_RECORDED INFORMATION:_
BEGIN
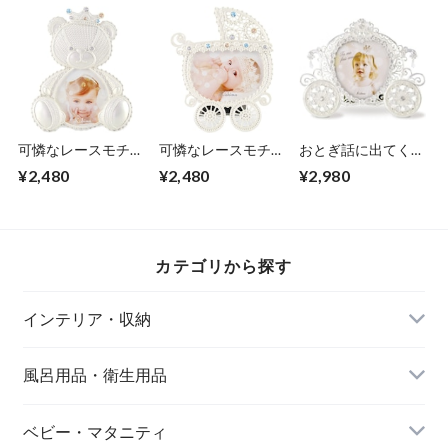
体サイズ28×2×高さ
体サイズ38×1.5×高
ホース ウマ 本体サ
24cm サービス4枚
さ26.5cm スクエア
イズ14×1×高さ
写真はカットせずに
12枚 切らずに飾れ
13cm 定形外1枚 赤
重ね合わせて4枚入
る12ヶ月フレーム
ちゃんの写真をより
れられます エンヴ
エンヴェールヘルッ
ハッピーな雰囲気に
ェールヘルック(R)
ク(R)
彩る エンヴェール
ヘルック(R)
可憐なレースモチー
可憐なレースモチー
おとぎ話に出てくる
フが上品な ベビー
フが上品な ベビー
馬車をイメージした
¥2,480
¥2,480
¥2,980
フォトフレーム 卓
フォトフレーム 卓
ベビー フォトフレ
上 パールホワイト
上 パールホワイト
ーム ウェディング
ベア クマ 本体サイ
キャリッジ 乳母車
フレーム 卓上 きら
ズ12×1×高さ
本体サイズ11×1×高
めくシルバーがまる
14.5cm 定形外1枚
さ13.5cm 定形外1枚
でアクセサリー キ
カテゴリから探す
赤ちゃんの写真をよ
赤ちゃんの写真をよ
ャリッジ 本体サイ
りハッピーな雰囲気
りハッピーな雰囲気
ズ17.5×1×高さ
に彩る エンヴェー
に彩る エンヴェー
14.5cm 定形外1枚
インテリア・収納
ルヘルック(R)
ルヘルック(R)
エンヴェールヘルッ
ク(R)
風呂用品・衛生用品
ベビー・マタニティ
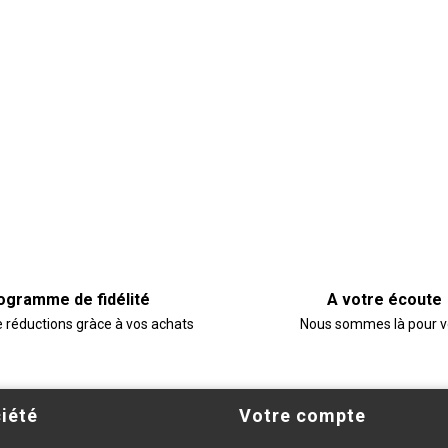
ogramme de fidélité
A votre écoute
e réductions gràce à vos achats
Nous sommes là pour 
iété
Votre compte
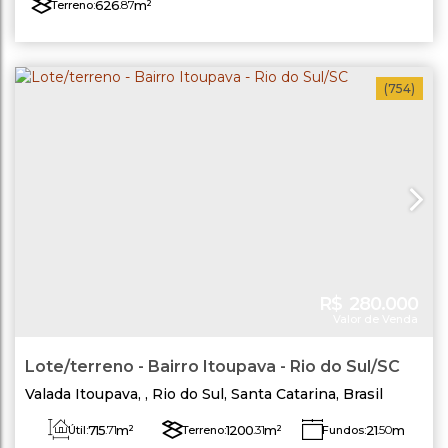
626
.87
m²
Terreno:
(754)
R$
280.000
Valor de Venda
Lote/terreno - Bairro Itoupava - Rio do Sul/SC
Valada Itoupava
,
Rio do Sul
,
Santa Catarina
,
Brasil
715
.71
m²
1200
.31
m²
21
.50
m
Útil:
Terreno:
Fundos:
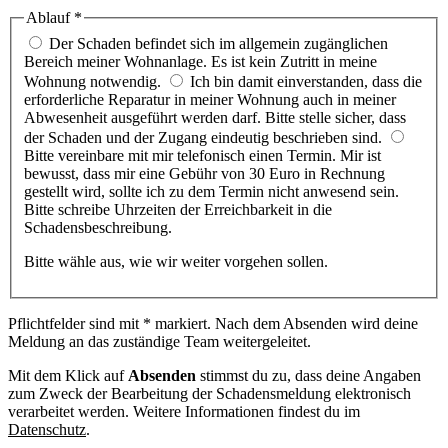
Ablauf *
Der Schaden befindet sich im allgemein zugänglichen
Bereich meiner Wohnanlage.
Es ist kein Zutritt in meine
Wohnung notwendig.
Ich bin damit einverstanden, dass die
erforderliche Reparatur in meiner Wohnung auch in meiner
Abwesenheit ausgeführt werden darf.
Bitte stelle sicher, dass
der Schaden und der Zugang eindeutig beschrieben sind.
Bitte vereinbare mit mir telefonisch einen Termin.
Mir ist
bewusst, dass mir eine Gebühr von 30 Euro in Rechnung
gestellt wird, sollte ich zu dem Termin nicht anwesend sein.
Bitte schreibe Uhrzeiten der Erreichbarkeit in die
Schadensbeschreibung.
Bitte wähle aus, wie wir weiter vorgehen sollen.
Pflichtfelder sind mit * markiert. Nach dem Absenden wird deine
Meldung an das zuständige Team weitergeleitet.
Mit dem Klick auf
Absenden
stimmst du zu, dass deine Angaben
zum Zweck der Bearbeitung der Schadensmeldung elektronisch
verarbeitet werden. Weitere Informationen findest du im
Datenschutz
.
END
_EXERCISE DIRECTIONS:_ In the entries, find the line containing "Wohnung notwendig." and output it and all remaining lines exactly.

_EXERCISE ANSWER:_
Wohnung notwendig.
Ich bin damit einverstanden, dass die
erforderliche Reparatur in meiner Wohnung auch in meiner
Abwesenheit ausgeführt werden darf.
Bitte stelle sicher, dass
der Schaden und der Zugang eindeutig beschrieben sind.
Bitte vereinbare mit mir telefonisch einen Termin.
Mir ist
bewusst, dass mir eine Gebühr von 30 Euro in Rechnung
gestellt wird, sollte ich zu dem Termin nicht anwesend sein.
Bitte schreibe Uhrzeiten der Erreichbarkeit in die
Schadensbeschreibung.
Bitte wähle aus, wie wir weiter vorgehen sollen.
Pflichtfelder sind mit * markiert. Nach dem Absenden wird deine
Meldung an das zuständige Team weitergeleitet.
Mit dem Klick auf
Absenden
stimmst du zu, dass deine Angaben
zum Zweck der Bearbeitung der Schadensmeldung elektronisch
verarbeitet werden. Weitere Informationen findest du im
Datenschutz
.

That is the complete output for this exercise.